Yelp review rating distribution by Inspection grades

restaurant %>% 
  filter(grade == c("A", "B", "C")) %>%
  ggplot(aes(x=grade, y=rating, color=grade)) + 
    geom_boxplot()
## Warning in `==.default`(grade, c("A", "B", "C")): longer object length is
## not a multiple of shorter object length
## Warning in is.na(e1) | is.na(e2): longer object length is not a multiple of
## shorter object length

Interesting, Yelp ratings have almost identical averages and spreads among all grades.
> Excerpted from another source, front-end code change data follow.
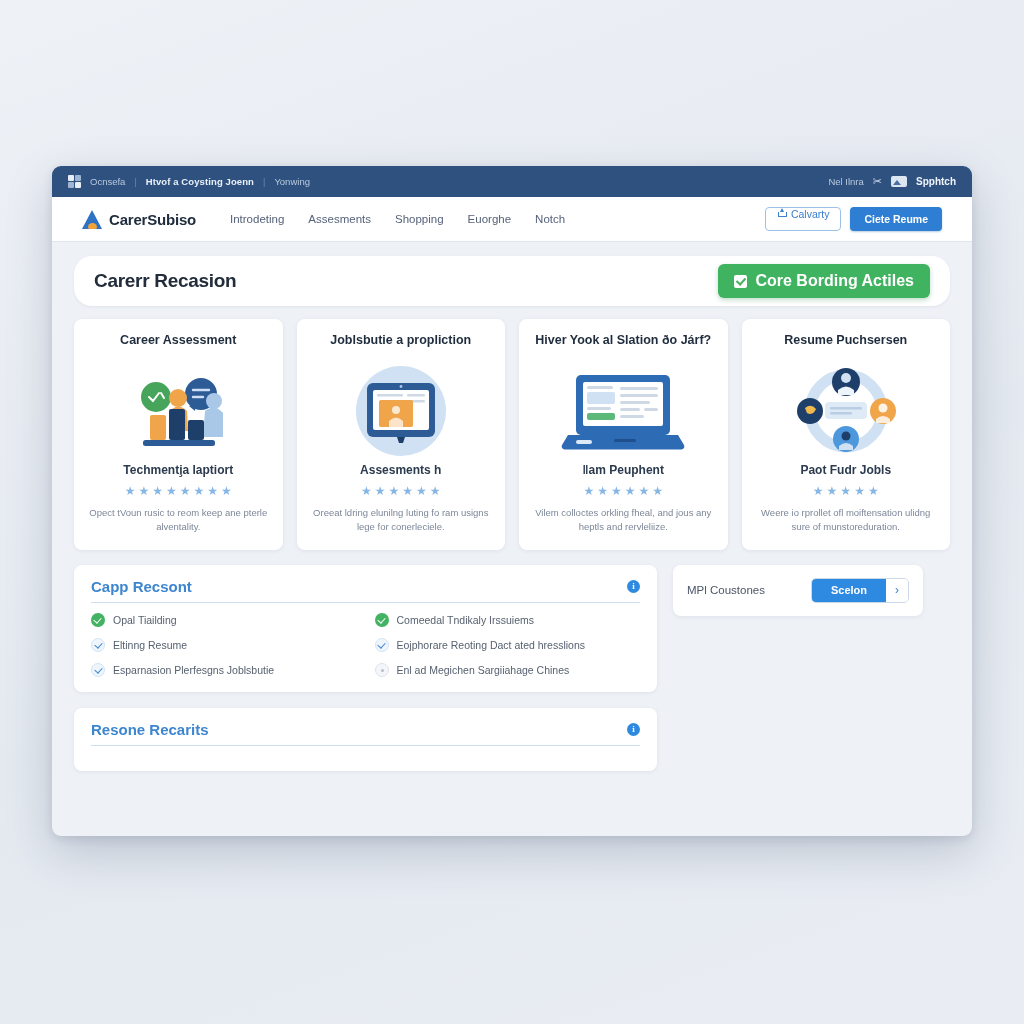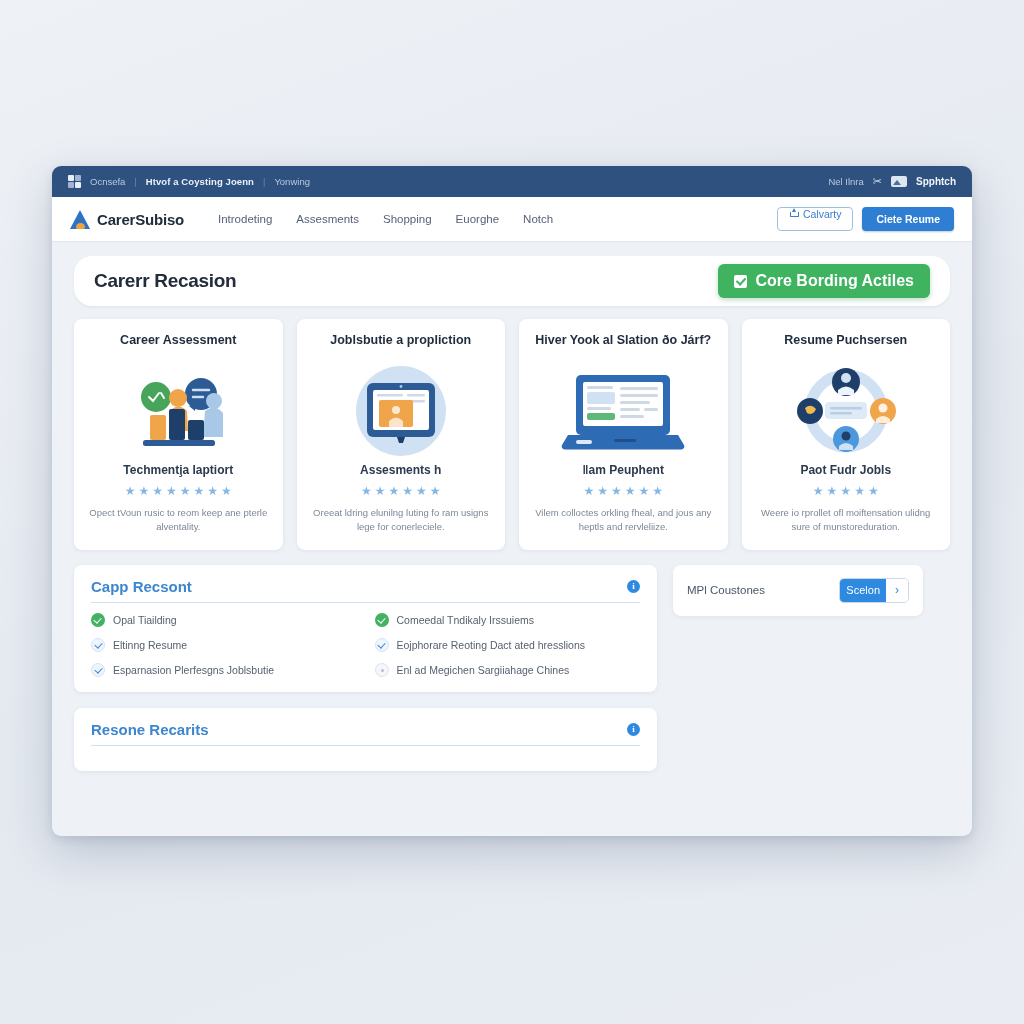--- a/index.html
+++ b/index.html
@@ -52,21 +52,21 @@
     content:""; position:absolute; left:2px; bottom:2px;
     border-left:4px solid transparent; border-right:4px solid transparent;
     border-bottom: 5px solid #4b6f9e;
   }
   .tb-user { color: #f0f5fb; font-weight: bold; font-size: 10px; }
 
   
   .navbar {
     height: 45px; background: #ffffff;
     border-bottom: 1px solid #e1e6ee;
-    display: flex; align-items: center; padding: 0 18px;
+    display: flex; align-items: center; padding: 0 30px;
   }
   .brand { display: flex; align-items: center; gap: 6px; }
   .brand-mark {
     width: 21px; height: 19px; position: relative; flex: 0 0 21px;
   }
   .brand-mark .tri {
     position: absolute; left: 0; bottom: 0;
     width: 0; height: 0;
     border-left: 10.5px solid transparent;
     border-right: 10.5px solid transparent;
@@ -197,22 +197,22 @@
   .side-panel {
     width: 250px; flex: 0 0 250px;
     display: flex; align-items: center; padding: 13px 14px;
   }
   .sp-label { font-size: 11.5px; color: #4b5666; }
   .seg {
     margin-left: auto; display: flex; align-items: stretch;
     border: 1px solid #cbd8e8; border-radius: 5px; overflow: hidden; height: 25px;
   }
   .seg-a {
-    background: #2e8ae0; color: #fff; font-size: 11px; font-weight: normal;
-    display: flex; align-items: center; padding: 0 6px;
+    background: #2e8ae0; color: #fff; font-size: 11px; font-weight: bold;
+    display: flex; align-items: center; padding: 0 19px;
   }
   .seg-b {
     background: #fff; color: #3d86cf; font-size: 12px;
     display: flex; align-items: center; padding: 0 9px;
   }
 
   .panel-wide { width: 583px; }
   .radio-row { display: flex; align-items: flex-start; gap: 8px; }
   .radio-txt { font-size: 10.5px; color: #56616f; line-height: 1.55; }
   .radio-link { font-size: 10.5px; color: #3d86cf; display: block; margin-top: 2px; }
Yelp rating: critical VS not critical conditions

restaurant %>% 
  filter(grade == c("A", "B", "C"), critical_flag == c("Critical", "Not Critical")) %>% 
  ggplot(aes(x=grade, y=rating, color=grade)) + 
  geom_jitter() + 
  facet_grid(.~critical_flag)
## Warning in `==.default`(grade, c("A", "B", "C")): longer object length is
## not a multiple of shorter object length
## Warning in is.na(e1) | is.na(e2): longer object length is not a multiple of
## shorter object length
## Warning in critical_flag == c("Critical", "Not Critical"): longer object
## length is not a multiple of shorter object length

Critical conditions doesn’t seem to affect the ratings of restaurants.

Price VS Inspection grade

restaurant %>% 
  filter(grade == c("A", "B", "C"), !price == "NA") %>% 
  ggplot(aes(x=grade, y=price, color=grade)) + 
  geom_jitter()
## Warning in `==.default`(grade, c("A", "B", "C")): longer object length is
## not a multiple of shorter object length
## Warning in is.na(e1) | is.na(e2): longer object length is not a multiple of
## shorter object length

Expensive restaurants seem to have better inspection grades.


Conclusions

  • Approximately 83% of restaurants received an inspection grade of A.

  • The average rating of a Yelp customer is 3.518 and median is 3.5 on the scale from 1 to 5.

  • Bad grades and critical conditions flagged by the Department of Health don’t seem to affect the ratings of restaurants. That being said, a Yelp customer’s review is not likely effected by the cleanliness and safety of a restaurant.